§ **Task requirements**
Put every line of text from the data below into a numbered list, skipping blank lines and covering all of it. Leave the pictures out.

§ **Material provided**
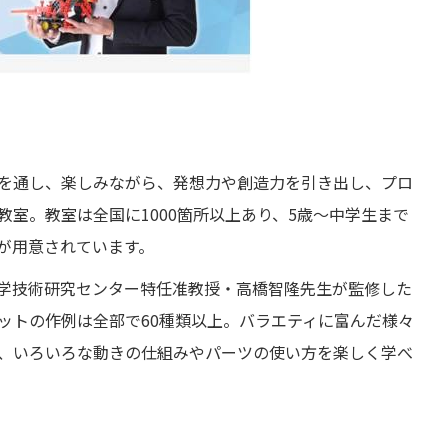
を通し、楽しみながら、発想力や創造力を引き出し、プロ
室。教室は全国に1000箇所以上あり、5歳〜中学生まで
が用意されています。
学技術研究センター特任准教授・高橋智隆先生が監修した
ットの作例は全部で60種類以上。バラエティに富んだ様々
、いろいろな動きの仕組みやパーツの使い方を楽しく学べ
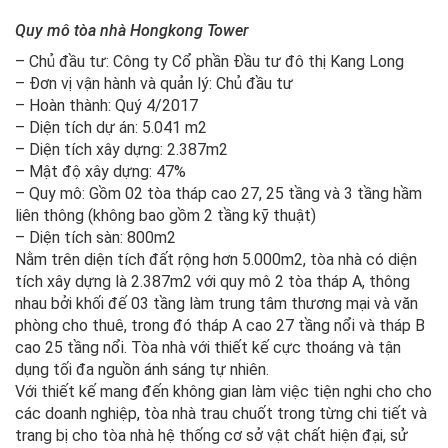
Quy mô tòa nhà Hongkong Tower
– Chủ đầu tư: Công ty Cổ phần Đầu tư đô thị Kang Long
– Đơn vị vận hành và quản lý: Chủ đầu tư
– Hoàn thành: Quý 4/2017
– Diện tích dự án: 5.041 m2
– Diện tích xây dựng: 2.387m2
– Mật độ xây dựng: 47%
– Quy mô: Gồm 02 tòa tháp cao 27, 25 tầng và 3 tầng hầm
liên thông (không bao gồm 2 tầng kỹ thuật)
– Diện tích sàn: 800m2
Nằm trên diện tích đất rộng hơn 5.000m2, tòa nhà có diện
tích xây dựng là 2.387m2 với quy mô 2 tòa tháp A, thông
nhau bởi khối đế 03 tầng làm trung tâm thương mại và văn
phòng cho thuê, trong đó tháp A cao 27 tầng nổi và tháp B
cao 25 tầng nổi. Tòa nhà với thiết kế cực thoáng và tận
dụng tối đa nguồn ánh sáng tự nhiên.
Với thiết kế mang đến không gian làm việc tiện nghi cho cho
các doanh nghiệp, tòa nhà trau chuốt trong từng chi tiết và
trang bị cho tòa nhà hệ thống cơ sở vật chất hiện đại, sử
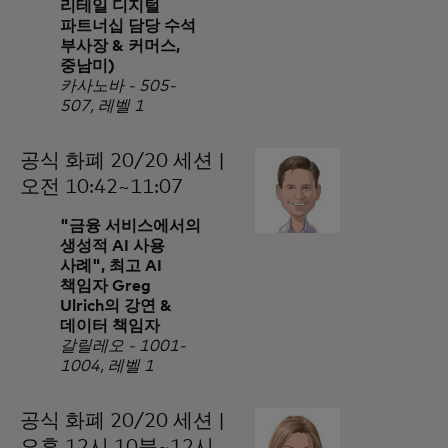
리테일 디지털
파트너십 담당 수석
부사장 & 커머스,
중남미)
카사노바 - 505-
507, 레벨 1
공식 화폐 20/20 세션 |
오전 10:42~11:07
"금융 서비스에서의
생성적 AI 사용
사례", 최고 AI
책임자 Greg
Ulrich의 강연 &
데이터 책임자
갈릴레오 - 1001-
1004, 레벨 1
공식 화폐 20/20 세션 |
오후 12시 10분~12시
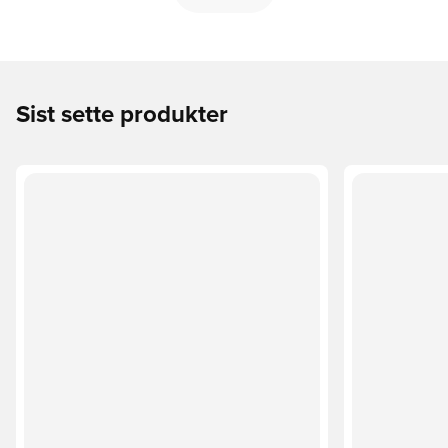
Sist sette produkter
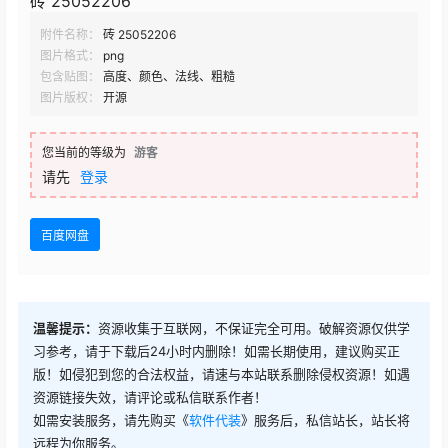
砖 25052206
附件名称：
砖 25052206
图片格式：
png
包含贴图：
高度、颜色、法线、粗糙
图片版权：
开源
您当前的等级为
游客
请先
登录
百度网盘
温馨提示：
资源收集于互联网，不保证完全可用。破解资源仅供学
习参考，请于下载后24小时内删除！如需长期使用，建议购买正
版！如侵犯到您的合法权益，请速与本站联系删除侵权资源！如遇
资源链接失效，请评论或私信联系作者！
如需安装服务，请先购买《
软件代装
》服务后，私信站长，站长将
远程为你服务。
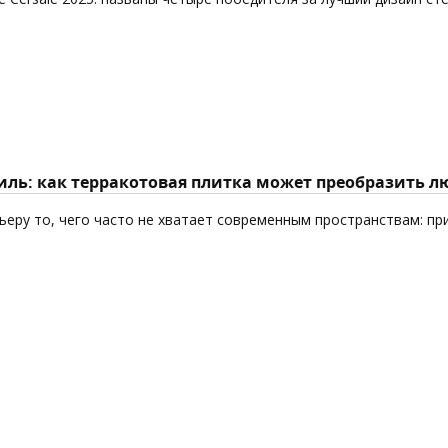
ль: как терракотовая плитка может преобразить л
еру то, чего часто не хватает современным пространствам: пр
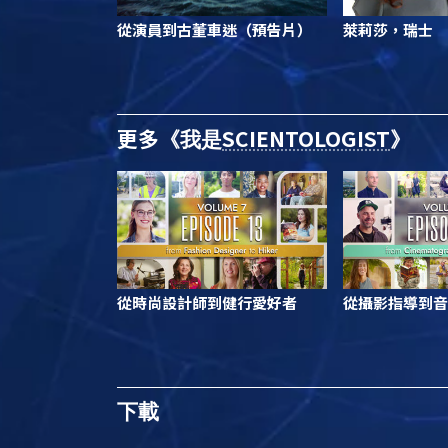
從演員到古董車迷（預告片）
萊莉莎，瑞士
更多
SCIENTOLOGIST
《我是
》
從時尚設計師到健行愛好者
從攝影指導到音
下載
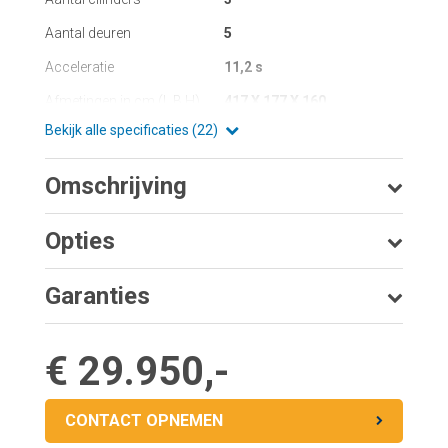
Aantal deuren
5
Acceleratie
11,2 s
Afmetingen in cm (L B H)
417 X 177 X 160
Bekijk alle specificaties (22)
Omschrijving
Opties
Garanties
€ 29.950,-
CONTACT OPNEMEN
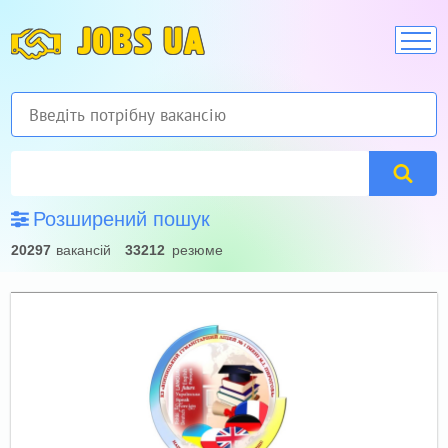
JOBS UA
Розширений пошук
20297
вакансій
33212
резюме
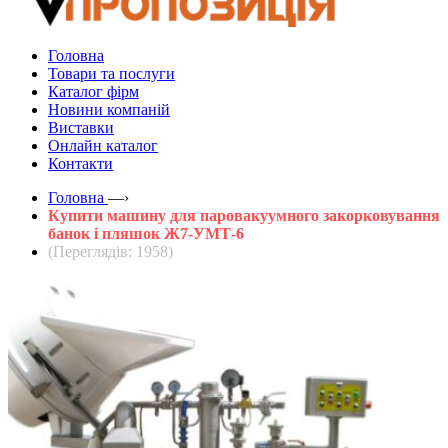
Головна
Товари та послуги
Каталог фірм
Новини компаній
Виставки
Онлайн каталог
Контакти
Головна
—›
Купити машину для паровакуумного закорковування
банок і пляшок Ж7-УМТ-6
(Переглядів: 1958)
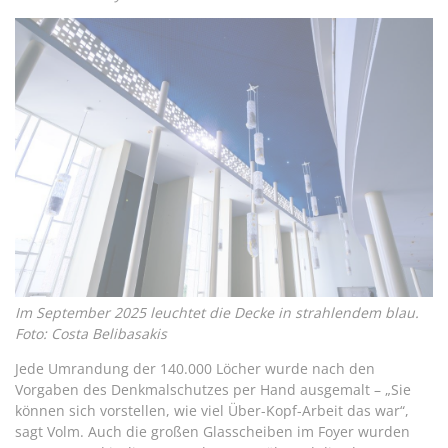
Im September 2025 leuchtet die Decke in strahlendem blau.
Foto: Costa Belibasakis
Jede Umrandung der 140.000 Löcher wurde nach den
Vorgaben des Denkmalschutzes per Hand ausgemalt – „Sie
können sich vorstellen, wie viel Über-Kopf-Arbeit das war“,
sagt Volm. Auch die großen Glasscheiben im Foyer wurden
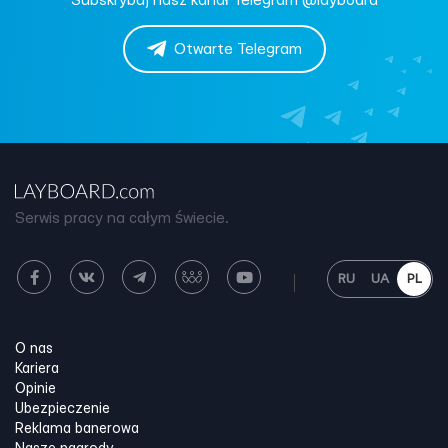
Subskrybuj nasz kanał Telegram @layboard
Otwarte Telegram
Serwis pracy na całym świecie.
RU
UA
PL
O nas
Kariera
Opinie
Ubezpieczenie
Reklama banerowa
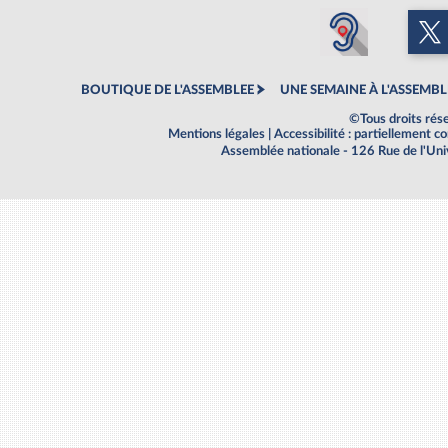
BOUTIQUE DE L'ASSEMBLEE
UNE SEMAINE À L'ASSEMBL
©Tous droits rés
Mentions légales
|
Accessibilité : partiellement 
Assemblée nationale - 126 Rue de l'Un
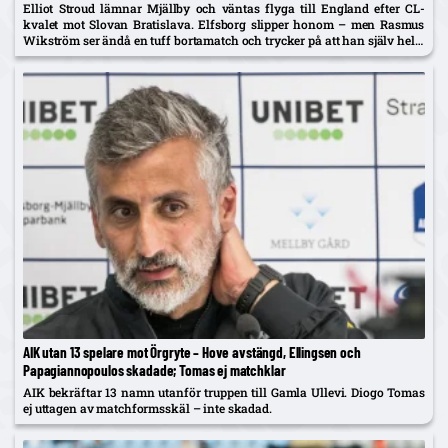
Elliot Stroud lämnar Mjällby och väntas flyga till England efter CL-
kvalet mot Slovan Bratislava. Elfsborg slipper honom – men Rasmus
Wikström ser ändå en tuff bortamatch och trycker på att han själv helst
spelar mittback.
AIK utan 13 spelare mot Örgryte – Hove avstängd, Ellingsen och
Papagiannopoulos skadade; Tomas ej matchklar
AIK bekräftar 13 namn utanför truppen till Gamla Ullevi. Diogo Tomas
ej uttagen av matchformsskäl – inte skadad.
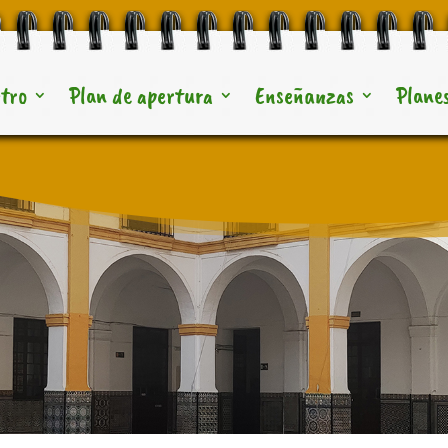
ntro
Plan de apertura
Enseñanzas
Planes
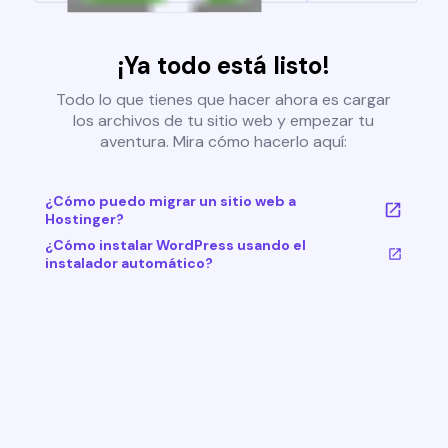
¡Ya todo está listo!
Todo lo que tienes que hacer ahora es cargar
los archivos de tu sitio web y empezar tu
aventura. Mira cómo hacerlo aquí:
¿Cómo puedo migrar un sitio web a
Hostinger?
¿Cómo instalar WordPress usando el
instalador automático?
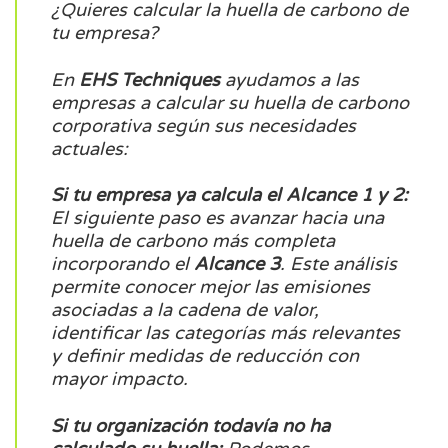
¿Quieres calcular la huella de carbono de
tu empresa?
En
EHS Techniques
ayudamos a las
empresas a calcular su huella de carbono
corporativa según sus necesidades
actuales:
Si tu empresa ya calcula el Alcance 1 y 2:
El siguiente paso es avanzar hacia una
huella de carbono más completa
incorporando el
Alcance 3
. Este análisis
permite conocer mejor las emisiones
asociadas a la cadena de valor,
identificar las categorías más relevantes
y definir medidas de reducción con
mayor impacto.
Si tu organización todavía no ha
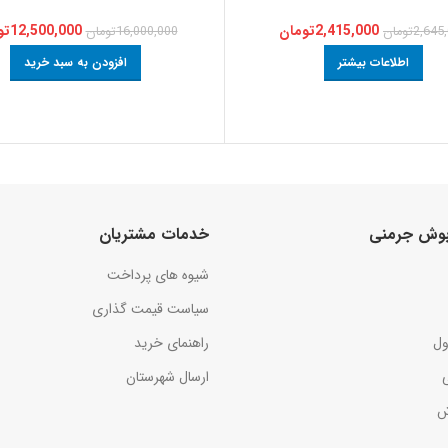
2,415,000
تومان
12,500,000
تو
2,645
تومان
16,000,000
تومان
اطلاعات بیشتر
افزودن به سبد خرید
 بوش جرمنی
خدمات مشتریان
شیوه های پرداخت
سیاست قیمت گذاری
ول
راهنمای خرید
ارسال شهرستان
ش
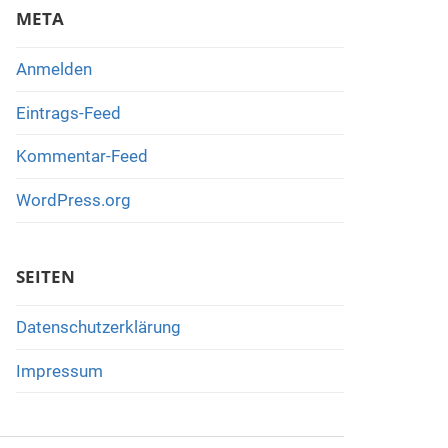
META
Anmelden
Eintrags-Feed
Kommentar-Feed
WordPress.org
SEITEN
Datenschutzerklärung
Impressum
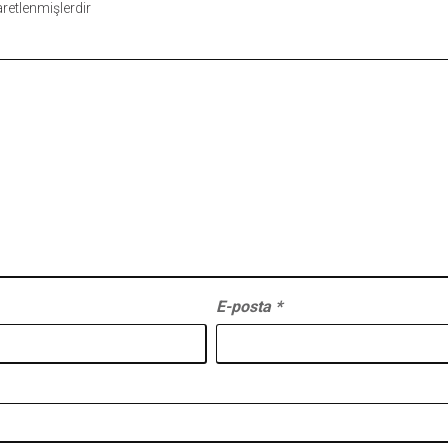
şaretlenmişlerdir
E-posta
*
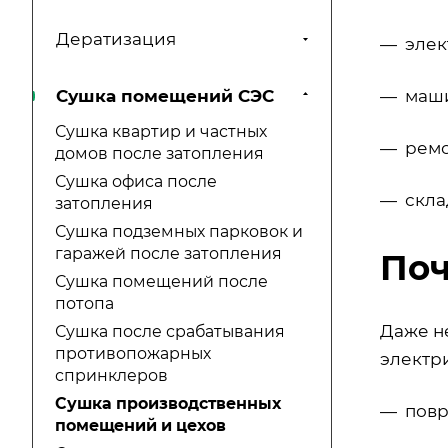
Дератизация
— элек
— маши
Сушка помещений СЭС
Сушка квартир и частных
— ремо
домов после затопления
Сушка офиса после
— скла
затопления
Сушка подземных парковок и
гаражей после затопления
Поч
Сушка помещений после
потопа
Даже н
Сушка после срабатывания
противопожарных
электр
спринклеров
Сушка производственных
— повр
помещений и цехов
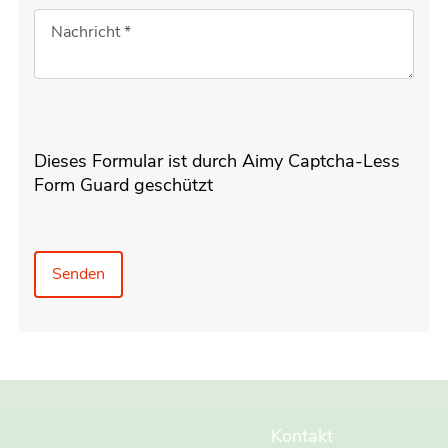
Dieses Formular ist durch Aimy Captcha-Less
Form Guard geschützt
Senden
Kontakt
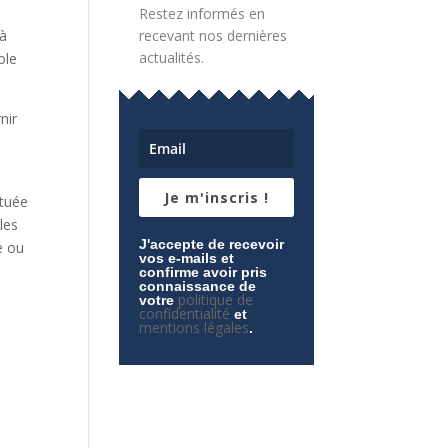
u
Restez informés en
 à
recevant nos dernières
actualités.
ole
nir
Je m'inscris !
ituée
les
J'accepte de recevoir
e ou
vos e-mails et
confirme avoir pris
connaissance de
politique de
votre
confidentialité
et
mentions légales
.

§ **Solution for this exercise**
1. を通し、楽しみながら、発想力や創造力を引き出し、プロ
2. 室。教室は全国に1000箇所以上あり、5歳〜中学生まで
3. が用意されています。
4. 学技術研究センター特任准教授・高橋智隆先生が監修した
5. ットの作例は全部で60種類以上。バラエティに富んだ様々
6. 、いろいろな動きの仕組みやパーツの使い方を楽しく学べ
7. Quy mô tòa nhà Hongkong Tower
8. – Chủ đầu tư: Công ty Cổ phần Đầu tư đô thị Kang Long
9. – Đơn vị vận hành và quản lý: Chủ đầu tư
10. – Hoàn thành: Quý 4/2017
11. – Diện tích dự án: 5.041 m2
12. – Diện tích xây dựng: 2.387m2
13. – Mật độ xây dựng: 47%
14. – Quy mô: Gồm 02 tòa tháp cao 27, 25 tầng và 3 tầng hầm
15. liên thông (không bao gồm 2 tầng kỹ thuật)
16. – Diện tích sàn: 800m2
17. Nằm trên diện tích đất rộng hơn 5.000m2, tòa nhà có diện
18. tích xây dựng là 2.387m2 với quy mô 2 tòa tháp A, thông
19. nhau bởi khối đế 03 tầng làm trung tâm thương mại và văn
20. phòng cho thuê, trong đó tháp A cao 27 tầng nổi và tháp B
21. cao 25 tầng nổi. Tòa nhà với thiết kế cực thoáng và tận
22. dụng tối đa nguồn ánh sáng tự nhiên.
23. Với thiết kế mang đến không gian làm việc tiện nghi cho cho
24. các doanh nghiệp, tòa nhà trau chuốt trong từng chi tiết và
25. trang bị cho tòa nhà hệ thống cơ sở vật chất hiện đại, sử
26. 리테일 디지털
27. 파트너십 담당 수석
28. 부사장 & 커머스,
29. 중남미)
30. 카사노바 - 505-
31. 507, 레벨 1
32. 공식 화폐 20/20 세션 |
33. 오전 10:42~11:07
34. "금융 서비스에서의
35. 생성적 AI 사용
36. 사례", 최고 AI
37. 책임자 Greg
38. Ulrich의 강연 &
39. 데이터 책임자
40. 갈릴레오 - 1001-
41. 1004, 레벨 1
42. 공식 화폐 20/20 세션 |
43. 오후 12시 10분~12시
44. Sist sette produkter
45. 砖 25052206
46. 附件名称：
47. 砖 25052206
48. 图片格式：
49. png
50. 包含贴图：
51. 高度、颜色、法线、粗糙
52. 图片版权：
53. 开源
54. 您当前的等级为
55. 游客
56. 请先
57. 登录
58. 百度网盘
59. 温馨提示：
60. 资源收集于互联网，不保证完全可用。破解资源仅供学
61. 习参考，请于下载后24小时内删除！如需长期使用，建议购买正
62. 版！如侵犯到您的合法权益，请速与本站联系删除侵权资源！如遇
63. 资源链接失效，请评论或私信联系作者！
64. 如需安装服务，请先购买《
65. 软件代装
66. 》服务后，私信站长，站长将
67. 远程为你服务。
68. ль: как терракотовая плитка может преобразить л
69. еру то, чего часто не хватает современным пространствам: пр
70. 從演員到古董車迷（預告片）
71. 萊莉莎，瑞士
72. 更多
73. SCIENTOLOGIST
74. 《我是
75. 》
76. 從時尚設計師到健行愛好者
77. 從攝影指導到音
78. 下載
79. Aantal deuren
80. 5
81. Acceleratie
82. 11,2 s
83. Afmetingen in cm (L B H)
84. 417 X 177 X 160
85. Bekijk alle specificaties (22)
86. Omschrijving
87. Opties
88. Garanties
89. € 29.950,-
90. CONTACT OPNEMEN
91. JOBS UA
92. Розширений пошук
93. 20297
94. вакансій
95. 33212
96. резюме
97. Головна
98. Товари та послуги
99. Каталог фірм
100. Новини компаній
101. Виставки
102. Онлайн каталог
103. Контакти
104. Головна
105. —›
106. Купити машину для паровакуумного закорковування
107. банок і пляшок Ж7-УМТ-6
108. (Переглядів: 1958)
109. Im September 2025 leuchtet die Decke in strahlendem blau.
110. Foto: Costa Belibasakis
111. Jede Umrandung der 140.000 Löcher wurde nach den
112. Vorgaben des Denkmalschutzes per Hand ausgemalt – „Sie
113. können sich vorstellen, wie viel Über-Kopf-Arbeit das war“,
114. sagt Volm. Auch die großen Glasscheiben im Foyer wurden
115. Subskrybuj nasz kanał Telegram @layboard
116. Otwarte Telegram
117. Serwis pracy na całym świecie.
118. RU
119. UA
120. PL
121. O nas
122. Kariera
123. Opinie
124. Ubezpieczenie
125. Reklama banerowa
126. BOUTIQUE DE L'ASSEMBLEE
127. UNE SEMAINE À L'ASSEMBL
128. ©Tous droits rés
129. Mentions légales
130. |
131. Accessibilité : partiellement 
132. Assemblée nationale - 126 Rue de l'Un
133. Elliot Stroud lämnar Mjällby och väntas flyga till England efter CL-
134. kvalet mot Slovan Bratislava. Elfsborg slipper honom – men Rasmus
135. Wikström ser ändå en tuff bortamatch och trycker på att han själv helst
136. spelar mittback.
137. AIK utan 13 spelare mot Örgryte – Hove avstängd, Ellingsen och
138. Papagiannopoulos skadade; Tomas ej matchklar
139. AIK bekräftar 13 namn utanför truppen till Gamla Ullevi. Diogo Tomas
140. ej uttagen av matchformsskäl – inte skadad.
141. ntro
142. Plan de apertura
143. Enseñanzas
144. Planes
145. ¡Ya todo está listo!
146. Todo lo que tienes que hacer ahora es cargar
147. los archivos de tu sitio web y empezar tu
148. aventura. Mira cómo hacerlo aquí:
149. ¿Cómo puedo migrar un sitio web a
150. Hostinger?
151. ¿Cómo instalar WordPress usando el
152. instalador automático?
153. ¿Quieres calcular la huella de carbono de
154. tu empresa?
155. En
156. EHS Techniques
157. ayudamos a las
158. empresas a calcular su huella de carbono
159. corporativa según sus necesidades
160. actuales:
161. Si tu empresa ya calcula el Alcance 1 y 2:
162. El siguiente paso es avanzar hacia una
163. huella de carbono más completa
164. incorporando el
165. Alcance 3
166. . Este análisis
167. permite conocer mejor las emisiones
168. asociadas a la cadena de valor,
169. identificar las categorías más relevantes
170. y definir medidas de reducción con
171. mayor impacto.
172. Si tu organización todavía no ha
173. 2,415,000
174. تومان
175. 12,500,000
176. تو
177. 2,645
178. تومان
179. 16,000,000
180. تومان
181. اطلاعات بیشتر
182. افزودن به سبد خرید
183.  بوش جرمنی
184. خدمات مشتریان
185. شیوه های پرداخت
186. سیاست قیمت گذاری
187. ول
188. راهنمای خرید
189. ارسال شهرستان
190. ش
191. META
192. Anmelden
193. Eintrags-Feed
194. Kommentar-Feed
195. WordPress.org
196. SEITEN
197. Datenschutzerklärung
198. Impressum
199. şaretlenmişlerdir
200. E-posta
201. *
202. Дератизация
203. — элек
204. — маши
205. Сушка помещений СЭС
206. Сушка квартир и частных
207. — ремо
208. домов после затопления
209. Сушка офиса после
210. — скла
211. затопления
212. Сушка подземных парковок и
213. гаражей после затопления
214. Поч
215. Сушка помещений после
216. потопа
217. Даже н
218. Сушка после срабатывания
219. противопожарных
220. электр
221. спринклеров
222. Сушка производственных
223. — повр
224. помещений и цехов
225. Dieses Formular ist durch Aimy Captcha-Less
226. Form Guard geschützt
227. Senden
228. Kontakt
229. u
230. Restez informés en
231.  à
232. recevant nos dernières
233. actualités.
234. ole
235. nir
236. Je m'inscris !
237. ituée
238. les
239. J'accepte de recevoir
240. e ou
241. vos e-mails et
242. confirme avoir pris
243. connaissance de
244. politique de
245. votre
246. confidentialité
247. et
248. mentions légales
249. .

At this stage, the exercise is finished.